Extensibility Guide
Codestory CLI is designed to be highly extensible, particularly in how it understands different programming languages. This guide explains how to add support for new languages or customize existing ones using tree-sitter queries.
Language Configuration
Semantic grouping relies on tree-sitter to parse code and identify logical units (scopes) and identifiers. Each language's behavior is defined in a JSON configuration.
Configuration Schema
A language configuration entry consists of several key components:
{
"language_name": {
"root_node_name": "module",
"shared_token_queries": {
"identifier_class": {
"general_queries": ["((identifier) @placeholder)"],
"definition_queries": [
"(assignment left: (identifier) @placeholder)",
"(function_definition name: (identifier) @placeholder)"
]
}
},
"scope_queries": {
"named_scope": [
"((function_definition name: (identifier) @placeholder.name) @placeholder)",
"((class_definition name: (identifier) @placeholder.name) @placeholder)"
]
},
"comment_queries": ["((comment) @placeholder)"],
"share_tokens_between_files": true
}
}
Key Fields
root_node_name
The name of the top-level node in the tree-sitter grammar (e.g., module for Python, program for JavaScript).
shared_token_queries
Used to track identifiers across the codebase.
-
general_queries: Matches all occurrences of identifiers. -
definition_queries: Matches only where an identifier is being defined or assigned. This is crucial for building a dependency graph of changes.
scope_queries
Defines what constitutes a "logical block" of code.
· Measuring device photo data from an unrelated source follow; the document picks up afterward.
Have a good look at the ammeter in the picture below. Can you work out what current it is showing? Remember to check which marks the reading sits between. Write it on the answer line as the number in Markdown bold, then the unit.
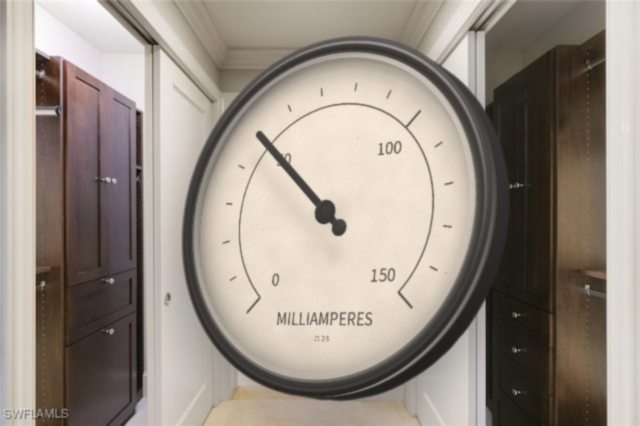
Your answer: **50** mA
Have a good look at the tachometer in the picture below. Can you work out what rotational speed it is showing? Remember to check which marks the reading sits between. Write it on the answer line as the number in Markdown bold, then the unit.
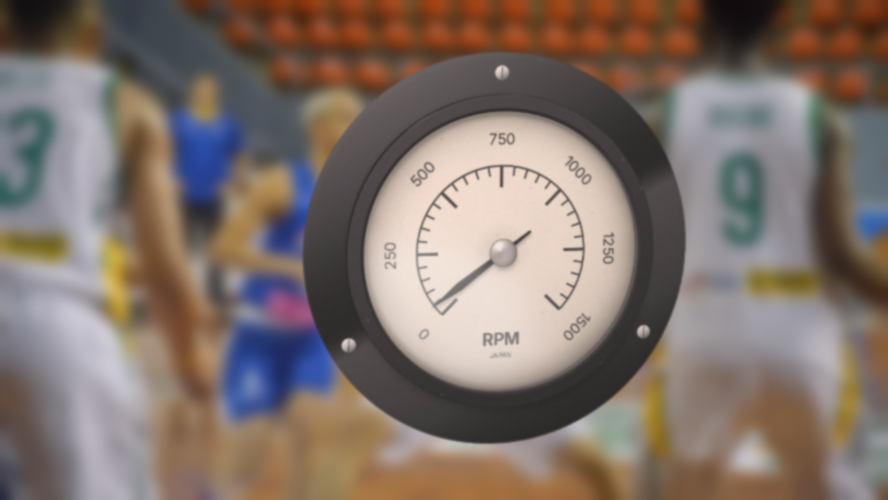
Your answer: **50** rpm
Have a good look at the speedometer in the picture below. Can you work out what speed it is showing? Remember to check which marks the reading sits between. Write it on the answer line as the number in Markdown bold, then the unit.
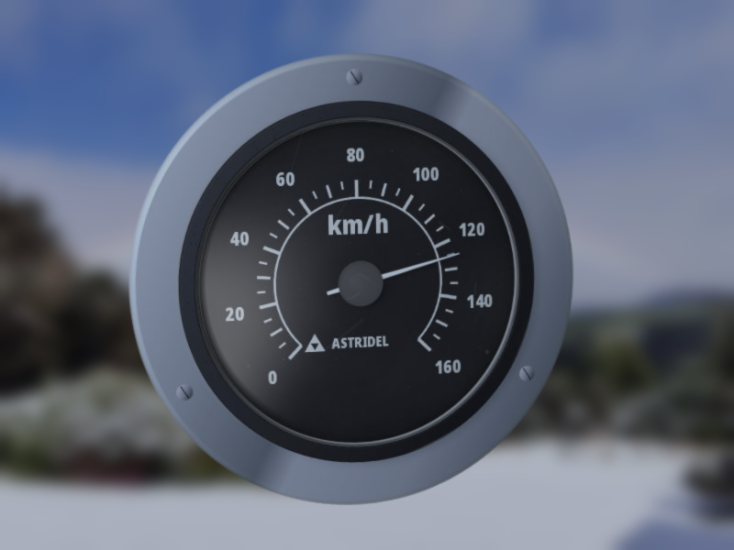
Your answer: **125** km/h
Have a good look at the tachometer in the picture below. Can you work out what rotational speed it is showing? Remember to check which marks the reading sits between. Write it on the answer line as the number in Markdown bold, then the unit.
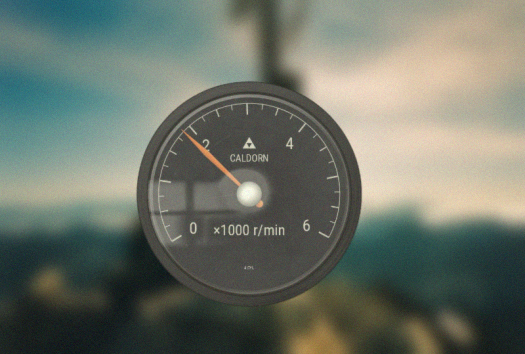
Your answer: **1875** rpm
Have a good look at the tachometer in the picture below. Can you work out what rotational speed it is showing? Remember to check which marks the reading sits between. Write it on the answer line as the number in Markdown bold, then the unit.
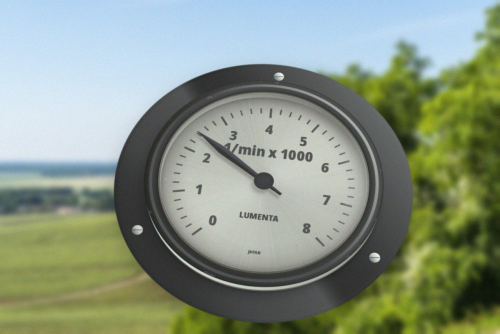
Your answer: **2400** rpm
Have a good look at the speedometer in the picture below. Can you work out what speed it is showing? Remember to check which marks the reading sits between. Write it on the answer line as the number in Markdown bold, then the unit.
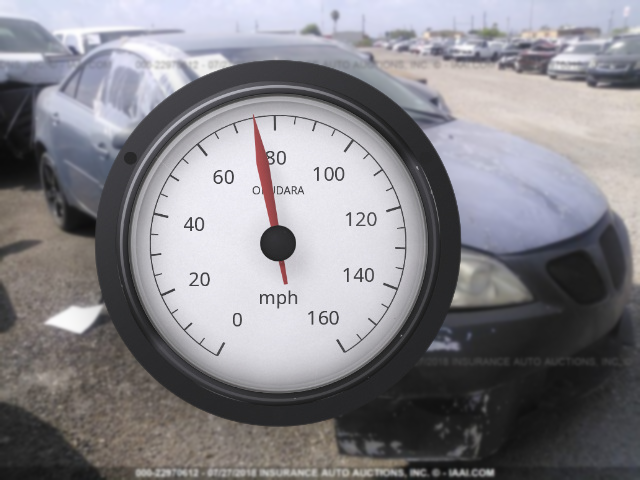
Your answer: **75** mph
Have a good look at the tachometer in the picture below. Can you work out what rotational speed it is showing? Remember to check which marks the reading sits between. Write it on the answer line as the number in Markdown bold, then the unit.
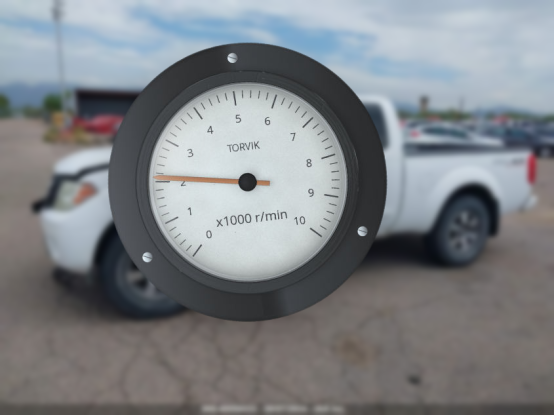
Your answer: **2100** rpm
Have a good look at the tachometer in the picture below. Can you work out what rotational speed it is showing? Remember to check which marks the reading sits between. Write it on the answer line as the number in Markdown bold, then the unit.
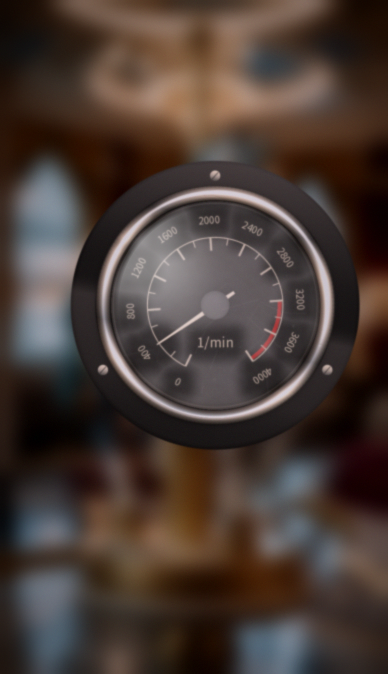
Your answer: **400** rpm
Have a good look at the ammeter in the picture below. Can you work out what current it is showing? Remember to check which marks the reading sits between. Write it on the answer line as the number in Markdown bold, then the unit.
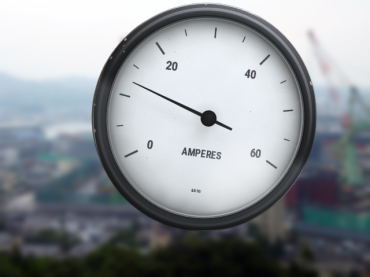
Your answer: **12.5** A
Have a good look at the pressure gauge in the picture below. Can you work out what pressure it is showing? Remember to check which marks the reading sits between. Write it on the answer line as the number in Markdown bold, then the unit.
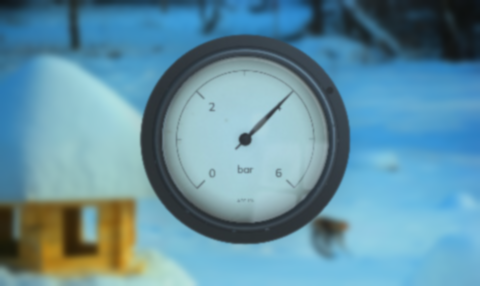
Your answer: **4** bar
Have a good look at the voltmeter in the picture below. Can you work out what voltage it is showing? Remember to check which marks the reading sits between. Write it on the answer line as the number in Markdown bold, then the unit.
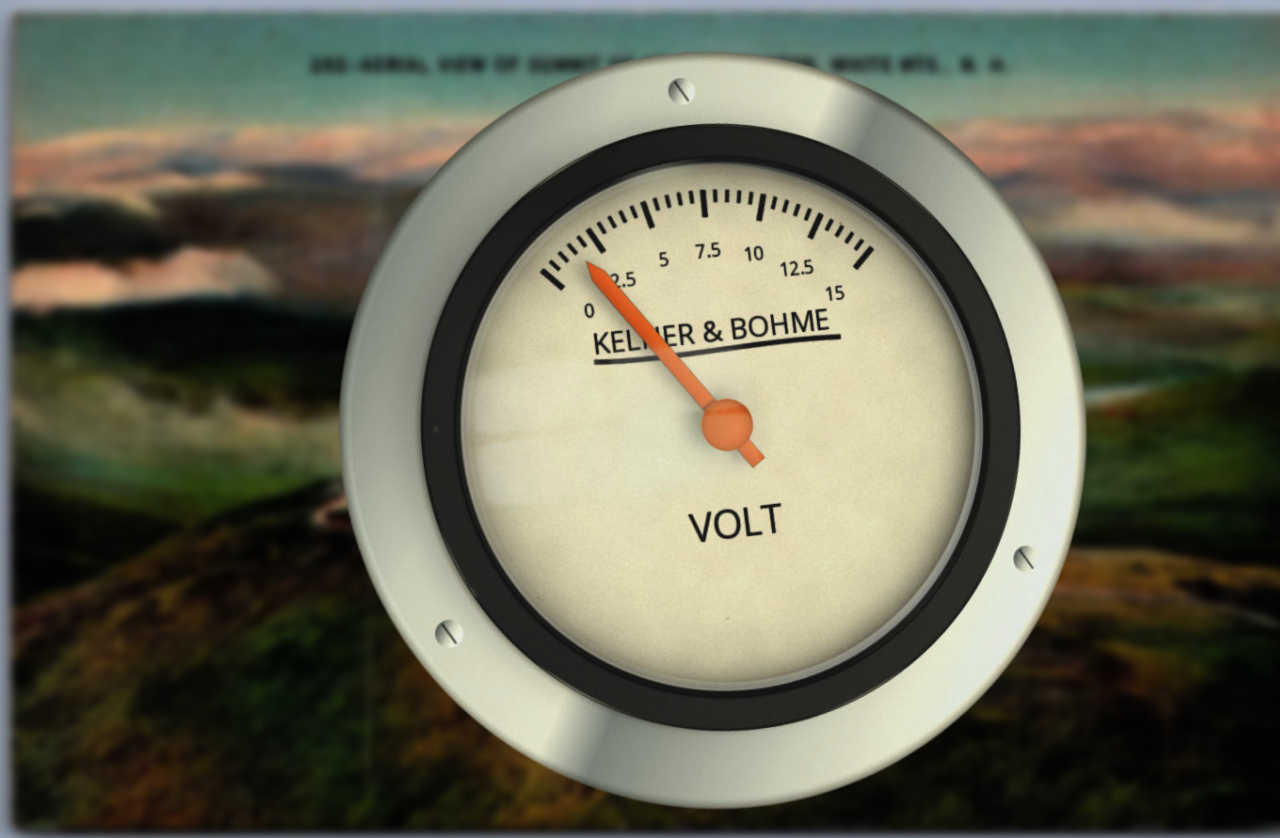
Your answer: **1.5** V
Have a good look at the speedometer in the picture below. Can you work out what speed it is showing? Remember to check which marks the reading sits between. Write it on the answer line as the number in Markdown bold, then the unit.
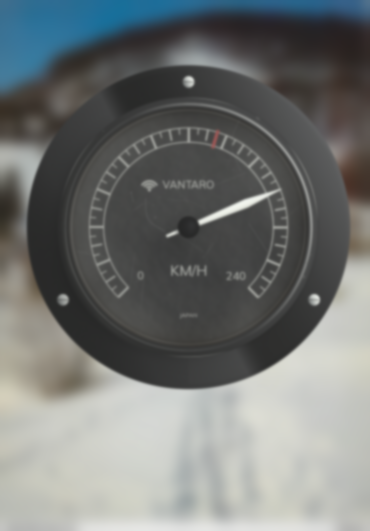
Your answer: **180** km/h
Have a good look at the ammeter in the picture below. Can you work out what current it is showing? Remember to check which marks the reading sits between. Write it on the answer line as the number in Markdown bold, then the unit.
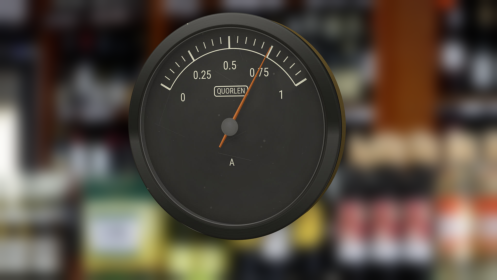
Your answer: **0.75** A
named_scope: Matches nodes like functions, classes, or methods. The@placeholder.namecapture should point to the identifier of the scope, while@placeholdercaptures the entire block.
comment_queries
Identifies comments and docstrings. These are linked to other code changes as context.
share_tokens_between_files
A boolean (true or false). If true, an identifier defined in one file can be linked to its usage in another file, allowing Codestory CLI to group cross-file changes logically.
tree-sitter Queries
Codestory CLI uses the standard tree-sitter query syntax. You can test your queries using the tree-sitter CLI or online playgrounds.
Captures
-
@placeholder: The primary capture for identifiers or scopes. -
@placeholder.name: Specifically for the name of a scope (used innamed_scope).
Example: Python Function Definition
((function_definition
name: (identifier) @placeholder.name) @placeholder)
This query captures the entire function_definition node as the scope, and specifically identifies the identifier as the name of that scope.
Adding a New Language
-
Identify the Grammar: Ensure the language is supported by
tree-sitter-language-pack. -
Define Queries: Write queries for identifiers, definitions, and scopes.
-
Create JSON: Wrap your queries in the configuration format shown above.
-
Test: Run
cstwith the--custom-language-configflag.
cst --custom-language-config ./my-lang.json commit
Different ways to use custom configurations
Temporary Usage
# Use custom config for a single command
cst --custom-language-config /path/to/my_languages.json commit
Permanent Configuration
# Set custom config globally
cst config custom_language_config "/path/to/my_languages.json" --scope global
# Set custom config for current repository
cst config custom_language_config "/path/to/my_languages.json"
Debugging Language Configurations
Enable verbose logging to see how your language configuration is being used:
cst -v [command]
Best Practices
-
Test Thoroughly: Test your configuration on various code patterns.
-
Use Specific Queries: Make queries as specific as possible to avoid false matches.
-
Handle Edge Cases: Consider different declaration styles (arrow functions, decorators, etc.).
-
Handle AST Structure: Use tree-sitter tools to inspect the actual AST structure.
-
Start Simple: Begin with basic identifier and scope queries, then expand.
Contributing Language Support
If you add support for a new language:
-
Test on multiple codebases.
-
Follow the existing JSON structure.
-
Consider submitting a pull request to the main Codestory CLI repository.
The language configuration files are located in src/codestory/resources/language_config.json in the Codestory CLI source code.